System is a bit old, but is only used for development: Dell PowerEdge SC1425 two single-core Xeon 3.2GHz (obviously 64-bit capable, as it is running stock CentOS 7 already, with kernel 3.10.0-693.21.1.el7.x86_64 running fine. System is connected to two EMC Clariion arrays via a dual-port Fibre-Channel card: lspci tells me: 03:07.0 Fibre Channel: QLogic Corp. ISP2312-based 2Gb Fibre Channel to PCI-X HBA (rev 02) 03:07.1 Fibre Channel: QLogic Corp. ISP2312-based 2Gb Fibre Channel to PCI-X HBA (rev 02)
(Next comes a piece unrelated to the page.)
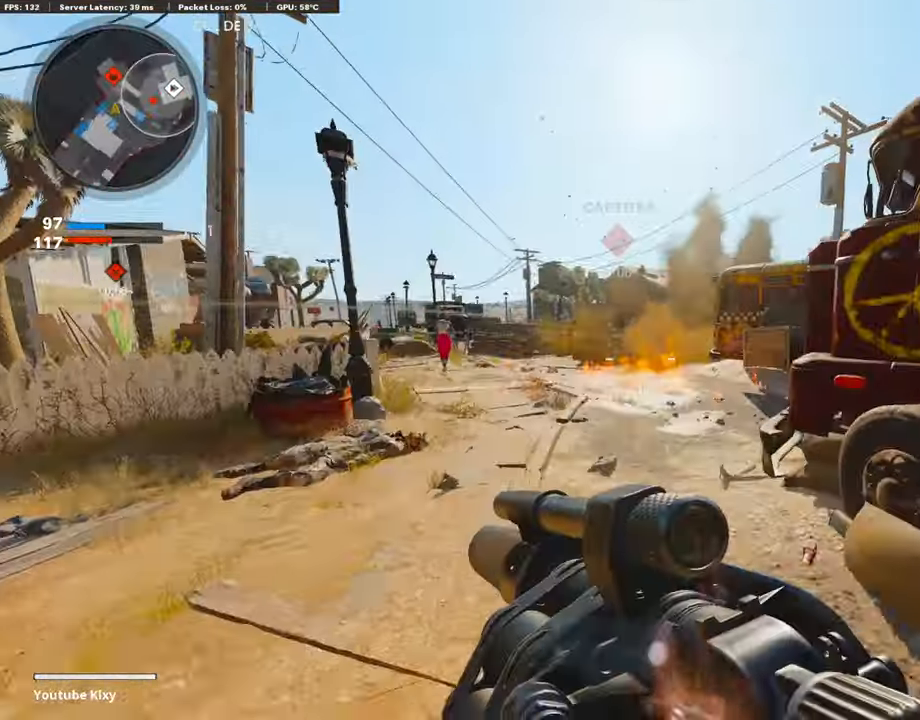
{"buttons": [], "left_stick": "up", "right_stick": "right", "events": [[186, "L3", "up"], [220, "left_stick", "up"], [456, "right_stick", "right"]]}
Yeah, I know, not new, and maybe even deprecated (I actually don't see that adapter in the deprecated list for RHEL 7.5, but I do see ISP24xx ones in the deprecated list), but it worked fine with the 7.4.1708 kernel. I set the system to boot the older kernel until I can more fully troubleshoot. I have a lot invested in ISP24xx-based cards, which are on the deprecated list, and I am still running fibre-channel, so will have to find another solution before 7.x EOL.
So I consider this a regression; for the moment I'll boot the older kernel, but I know that isn't sustainable.
Lamar,
we need to see if this behavior is duplicated by using the RHEL-7.5 kernel.
Do you have the ability to test that?
If the behavior is the same as RHEL-7.5, then the mainline CentOS kernel will be that way too .. BUT .. we would be glad to try to get something into the CentOS Plus kernel, especially if you can provide a config patch that works.
If it works in RHEL and not in CentOS, then we will start troubleshooting to find how we broke it.